A finales de los ochenta, la izquierda socialdemócrata descubrió el trampolín que la política significaba para acceder a los negocios. Lo resumió un destacado solchaguista al que el paso por el poder convirtió sin más trámites en banquero: las relaciones, declaró en un arrebato de sinceridad, forman parte del currículum.

La rapidez con que el socialismo se integró en lo que hasta entonces era un coto de la derecha fue superior a la velocidad de las reformas estructurales que pregonaba su programa. Fue una conversión de índole paulina: el progreso bien entendido empieza por uno mismo.

El felipismo acabó disuelto en un magma de lobbys y tráfico de influencias en el que abundaron escándalos de manos largas, una tentación de la que hasta ahora parecía vacunada la generación zapaterista.

Pero cuatro años de poder han empezado a germinar su propia beautiful people, un círculo de gente que se considera a sí misma elegida para convertirse en amos del universo a base de difuminar en beneficio propio las fronteras entre el ámbito público y el privado.

Los límites los debería establecer la Ley de Incompatibilidades, pero el caso de David Taguas, el asesor del presidente que ha fichado por la asociación de grandes constructores, demuestra que hay lagunas jurídicas por las que puede colarse cualquier interpretación basada en el relativismo ético.

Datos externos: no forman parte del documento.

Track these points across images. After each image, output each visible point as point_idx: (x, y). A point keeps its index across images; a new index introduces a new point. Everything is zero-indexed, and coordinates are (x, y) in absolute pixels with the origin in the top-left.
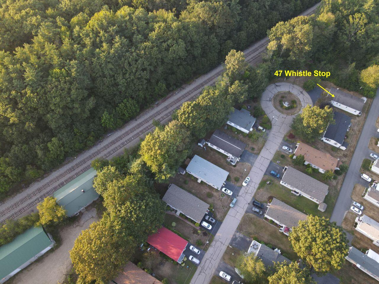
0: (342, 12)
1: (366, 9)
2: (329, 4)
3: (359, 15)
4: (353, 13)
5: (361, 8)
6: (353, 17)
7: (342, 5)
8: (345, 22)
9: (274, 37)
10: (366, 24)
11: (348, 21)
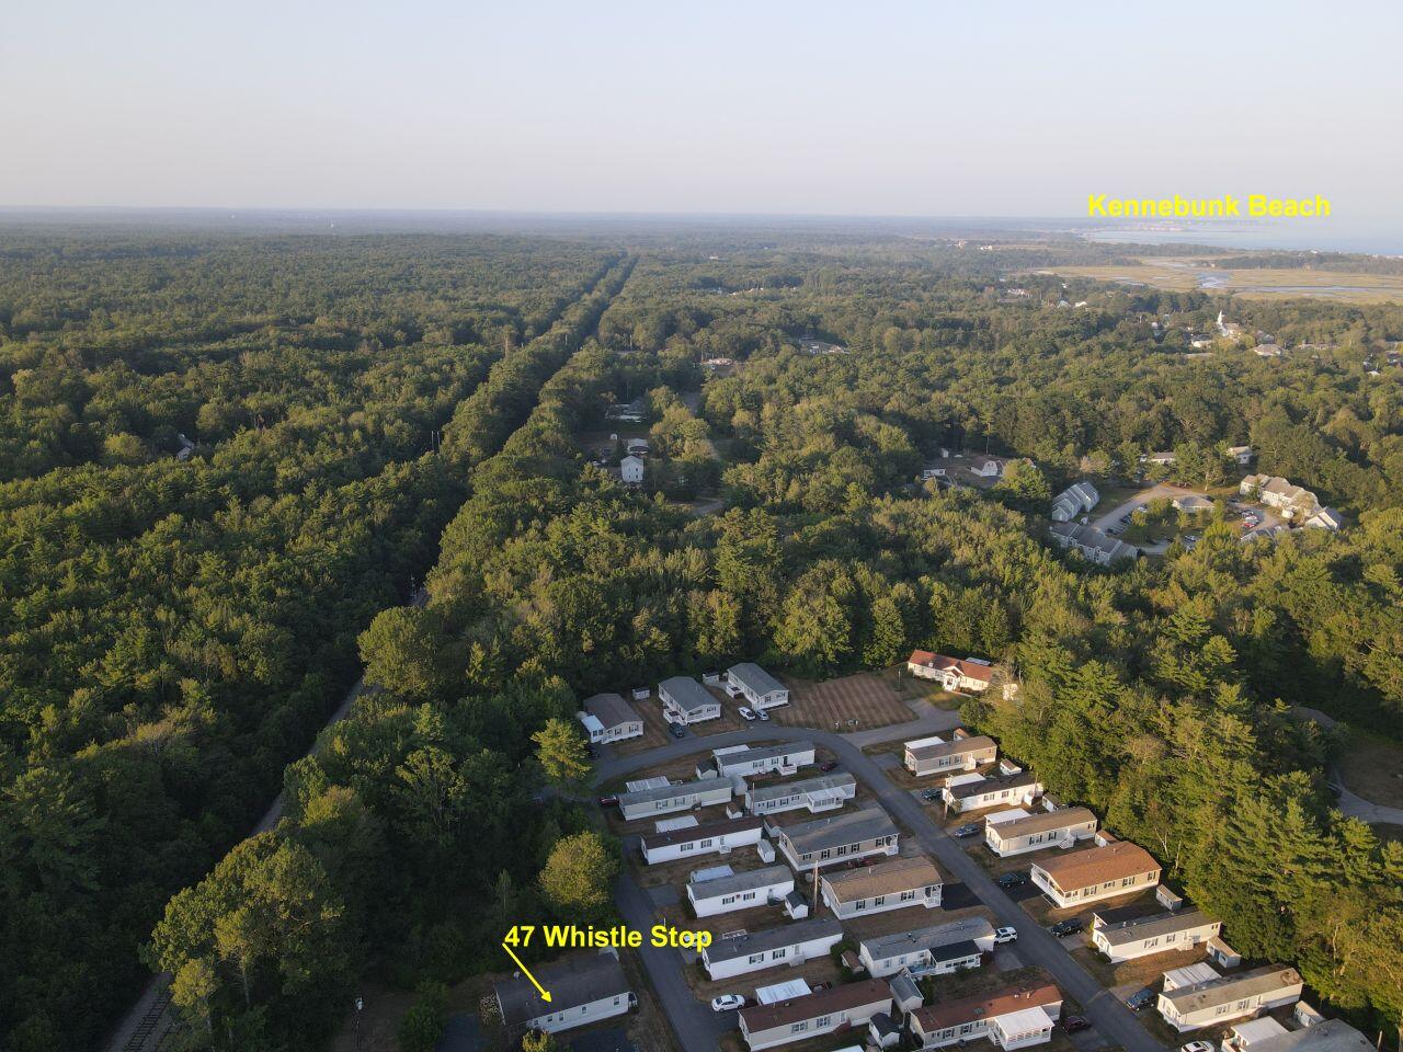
0: (368, 772)
1: (428, 734)
2: (312, 769)
3: (420, 754)
4: (400, 759)
5: (411, 738)
6: (408, 768)
7: (352, 754)
8: (394, 790)
9: (182, 955)
10: (454, 767)
11: (403, 784)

Lo peor de este asunto es que no queda muy claro si a Taguas lo han fichado las constructoras para beneficiarse de su cercanía al poder o lo ha enviado Zapatero para permeabilizar políticamente al más influyente de nuestros sectores económicos.

Probablemente se trate de una joint venture de provechos mutuos en la que cada parte lleva su tajada. En el anterior mandato, la bodeguilla de Moncloa acogió con asiduidad a algunos tiburones del cemento que calentaban la oreja a Zapatero mientras sus empresas escalaban el ranking de las finanzas y las fusiones.

De esa porosidad comienza a emerger una típica sociedad de intereses convergentes que mancha la purista virginidad presidencial y apunta a la transformación del Gobierno en un régimen.